La Sección Tercera de la Audiencia Provincial de Almería ha fijado para el próximo 15 de abril de 2026 el inicio de la vista oral contra un varón acusado de la publicación reiterada de contenido audiovisual en la red social TikTok con mensajes que contenían presuntas amenazas, injurias y calumnias. El proceso judicial se dirige contra este individuo por dirigir tales expresiones de forma sistemática hacia magistrados, representantes del Ministerio Fiscal, agentes de la Guardia Civil y una mujer que consta como víctima en un procedimiento previo de violencia de género. Este señalamiento es el resultado de un procedimiento abreviado derivado del Juzgado de Primera Instancia e Instrucción número 1 de Vera, órgano que decidió transformar las diligencias tras hallar indicios suficientes de criminalidad en la conducta del investigado.
Según consta en la documentación judicial del caso, el procesado habría elaborado y publicado un total de 142 vídeos entre el 18 de octubre de 2024 y el 7 de marzo de 2025. Los informes detallan que al menos 50 de estas piezas audiovisuales contenían expresiones de especial gravedad, incluyendo insultos y calumnias directas contra autoridades judiciales y contra efectivos de la Guardia Civil destinados en el acuartelamiento de Garrucha, además de hostigamientos a la denunciante de la causa de violencia de género. La instrucción se ha servido de un exhaustivo atestado elaborado por la Policía Judicial de la Guardia Civil de Garrucha, que realizó el visionado y la transcripción íntegra de todos los archivos compartidos a través del perfil personal del acusado en la mencionada red social.
En los informes policiales que sustentan la acusación se describen mensajes en los que el encausado utilizaba calificativos como corruptos o podridos para referirse a jueces, fiscales y agentes del orden. A estas descalificaciones se sumaban amenazas explícitas y un comportamiento de acoso constante que se hacía público ante cualquier usuario de la plataforma. El juzgado instructor ha hecho especial hincapié en que estas acciones se produjeron de manera continuada y con una alta frecuencia de publicación, manteniendo una referencia constante al proceso judicial de violencia de género en el que el hombre estaba implicado. Asimismo, en los vídeos se vertían alusiones críticas sobre el funcionamiento de la administración de justicia y sobre el dispositivo telemático de control que el sujeto tenía la obligación de portar por orden judicial.
La representación legal de la mujer afectada, ejercida por el letrado Miguel Martínez, ha formalizado una petición de penas que suma un total de trece años de prisión por diversos tipos delictivos. En concreto, solicita un año por un delito continuado de amenazas, dos años por calumnias e injurias continuadas, cuatro años por atentado contra la autoridad y otros cuatro por obstrucción a la justicia. A estas peticiones se añaden un año por quebrantamiento de condena y dos años adicionales por un delito contra la integridad moral.

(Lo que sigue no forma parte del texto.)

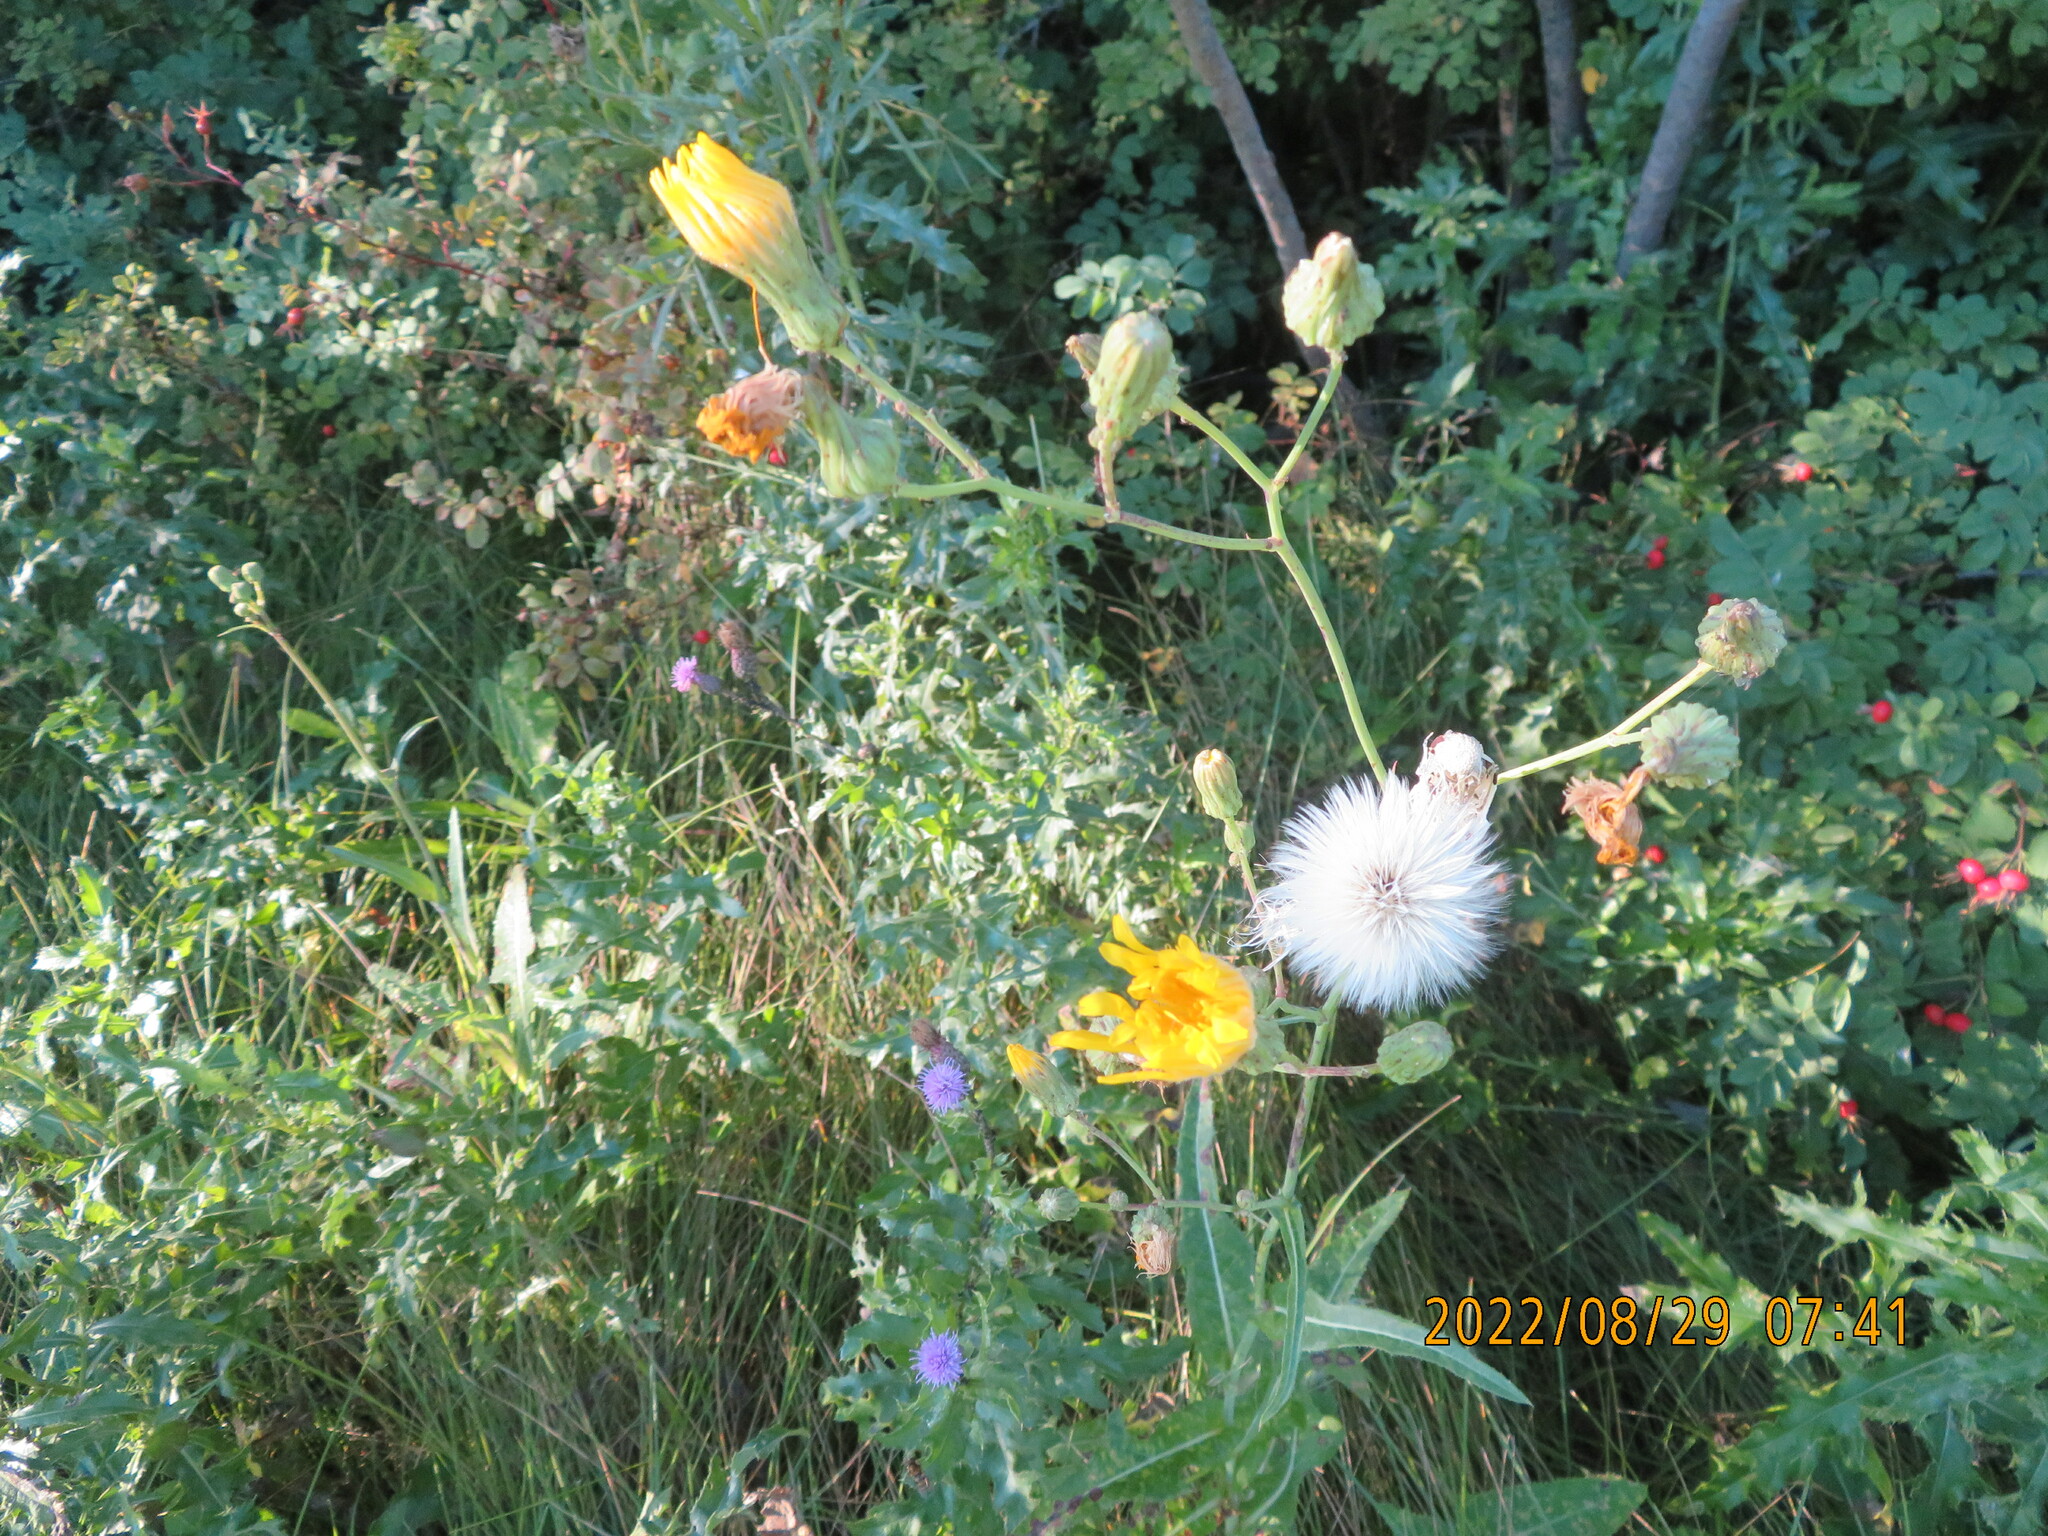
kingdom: Plantae
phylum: Tracheophyta
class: Magnoliopsida
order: Asterales
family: Asteraceae
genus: Sonchus
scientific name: Sonchus arvensis
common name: Perennial sow-thistle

En el ámbito de la responsabilidad civil, la acusación particular reclama el pago de una indemnización de 70.000 euros para resarcir los daños morales y las secuelas que estas acciones habrían provocado en la víctima.
Por el contrario, la defensa del procesado ha solicitado la libre absolución de su representado en su escrito de conclusiones provisionales. El argumento de la defensa sostiene que los hechos relatados no son constitutivos de infracción penal alguna. Además, el equipo jurídico del acusado ha impugnado la validez y autenticidad de aproximadamente una treintena de los vídeos aportados a la causa, alegando que existe una discrepancia entre el autor real de las imágenes y el autor aparente que se muestra en la red social. De cara al juicio que se celebrará en la capital almeriense en abril, también se ha incorporado un informe médico forense realizado durante la fase de instrucción, el cual evalúa la imputabilidad del hombre tras un análisis clínico y de sus antecedentes, formando parte fundamental de la prueba que se examinará durante el plenario.